New York — One of the world’s most diverse cities is spawning plastic surgery niche markets catering to immigrants’ demand for procedures that are tailored to their cultural preferences and ideals of beauty, the online New York Times reports.
New clinics have opened in immigrant enclaves, and existing practices have expanded to meet the demand, according to the Times.
Plastic surgeons working in ethnic neighborhoods have begun to spot certain trends: Many Egyptians are getting facelifts; Italians are reshaping their knees; Chinese patients may want upturned noses turned down; Russian women are increasingly seeking breast enhancements; Koreans want jaw lines slimmed.
The Times quotes Kaveh Alizadeh, M.D., president of the Long Island Plastic Surgical Group (and himself an immigrant, from Iran), as saying, “When a patient comes in from a certain ethnic background and of a certain age, we know what they’re going to be looking for.

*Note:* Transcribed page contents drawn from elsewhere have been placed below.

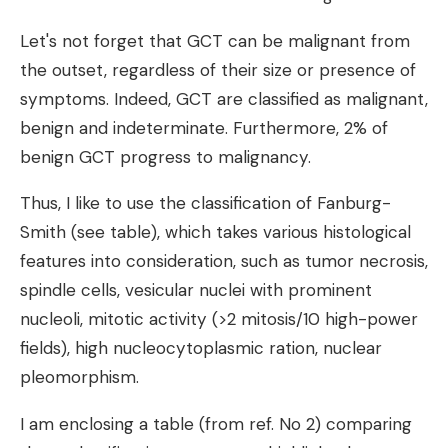
Let's not forget that GCT can be malignant from
the outset, regardless of their size or presence of
symptoms. Indeed, GCT are classified as malignant,
benign and indeterminate. Furthermore, 2% of
benign GCT progress to malignancy.
Thus, I like to use the classification of Fanburg-
Smith (see table), which takes various histological
features into consideration, such as tumor necrosis,
spindle cells, vesicular nuclei with prominent
nucleoli, mitotic activity (>2 mitosis/10 high-power
fields), high nucleocytoplasmic ration, nuclear
pleomorphism.
I am enclosing a table (from ref. No 2) comparing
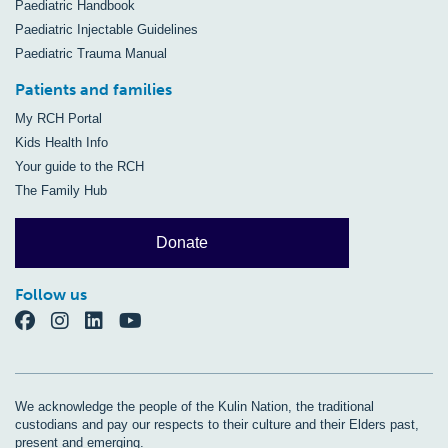
Paediatric Handbook
Paediatric Injectable Guidelines
Paediatric Trauma Manual
Patients and families
My RCH Portal
Kids Health Info
Your guide to the RCH
The Family Hub
Donate
Follow us
We acknowledge the people of the Kulin Nation, the traditional
custodians and pay our respects to their culture and their Elders past,
present and emerging.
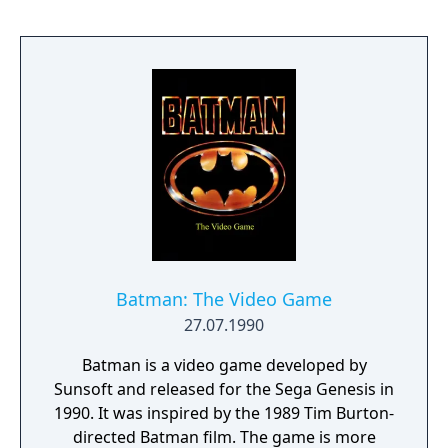
sidestory to the original titles, and contains
back story, characters, and plot that are
independent from earlier games in the
series. The North American version received
generally favorable reviews, with the game's
translation invoking mixed criticism both for
its overly-humorous tone and departure
from the original Japanese dialogue.
Batman: The Video Game
27.07.1990
Batman is a video game developed by
Sunsoft and released for the Sega Genesis in
1990. It was inspired by the 1989 Tim Burton-
directed Batman film. The game is more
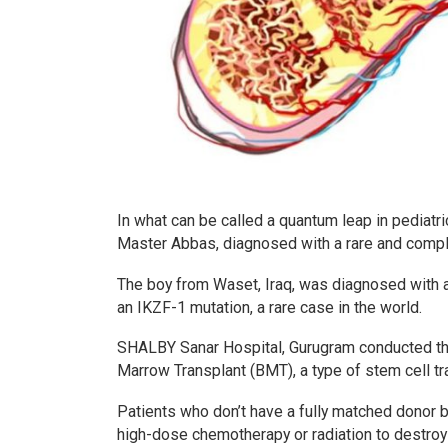
In what can be called a quantum leap in pediat
Master Abbas, diagnosed with a rare and comple
The boy from Waset, Iraq, was diagnosed with
an IKZF-1 mutation, a rare case in the world.
SHALBY Sanar Hospital, Gurugram conducted the 
Marrow Transplant (BMT), a type of stem cell tra
Patients who don’t have a fully matched donor be
high-dose chemotherapy or radiation to destroy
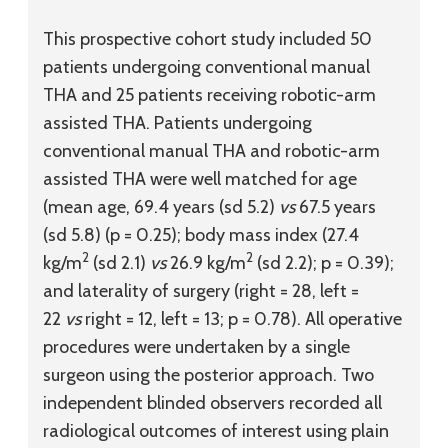
This prospective cohort study included 50
patients undergoing conventional manual
THA and 25 patients receiving robotic-arm
assisted THA. Patients undergoing
conventional manual THA and robotic-arm
assisted THA were well matched for age
(mean age, 69.4 years (
sd
5.2)
vs
67.5 years
(
sd
5.8) (p = 0.25); body mass index (27.4
2
2
kg/m
(
sd
2.1)
vs
26.9 kg/m
(
sd
2.2); p = 0.39);
and laterality of surgery (right = 28, left =
22
vs
right = 12, left = 13; p = 0.78). All operative
procedures were undertaken by a single
surgeon using the posterior approach. Two
independent blinded observers recorded all
radiological outcomes of interest using plain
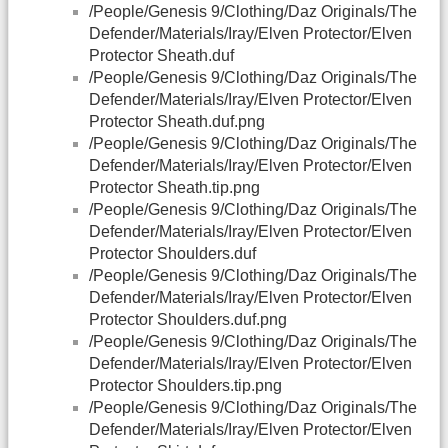
/People/Genesis 9/Clothing/Daz Originals/The
Defender/Materials/Iray/Elven Protector/Elven
Protector Sheath.duf
/People/Genesis 9/Clothing/Daz Originals/The
Defender/Materials/Iray/Elven Protector/Elven
Protector Sheath.duf.png
/People/Genesis 9/Clothing/Daz Originals/The
Defender/Materials/Iray/Elven Protector/Elven
Protector Sheath.tip.png
/People/Genesis 9/Clothing/Daz Originals/The
Defender/Materials/Iray/Elven Protector/Elven
Protector Shoulders.duf
/People/Genesis 9/Clothing/Daz Originals/The
Defender/Materials/Iray/Elven Protector/Elven
Protector Shoulders.duf.png
/People/Genesis 9/Clothing/Daz Originals/The
Defender/Materials/Iray/Elven Protector/Elven
Protector Shoulders.tip.png
/People/Genesis 9/Clothing/Daz Originals/The
Defender/Materials/Iray/Elven Protector/Elven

We are sort of amateur sociologists.”
A professional sociologist in New York says cosmetic surgery can almost be viewed as a tradition among the city’s immigrants, according to the Times. Victoria Pitts-Taylor, a Queens College professor of sociology who wrote a book about popular attitudes toward plastic surgery, tells the Times that a century ago, European Jews underwent nose jobs and Irish immigrants had their ears pinned back in attempts to look “more American” and to be more able to assimilate.
Today, she says, many immigrants are reshaping themselves to their home culture’s trends and tastes.
To help them do so, a growing number of doctors are offering layaway plans. If the price is still too high, the Times reports, illegal surgery by unlicensed practitioners is available in many ethnic neighborhoods — the downside to the trend.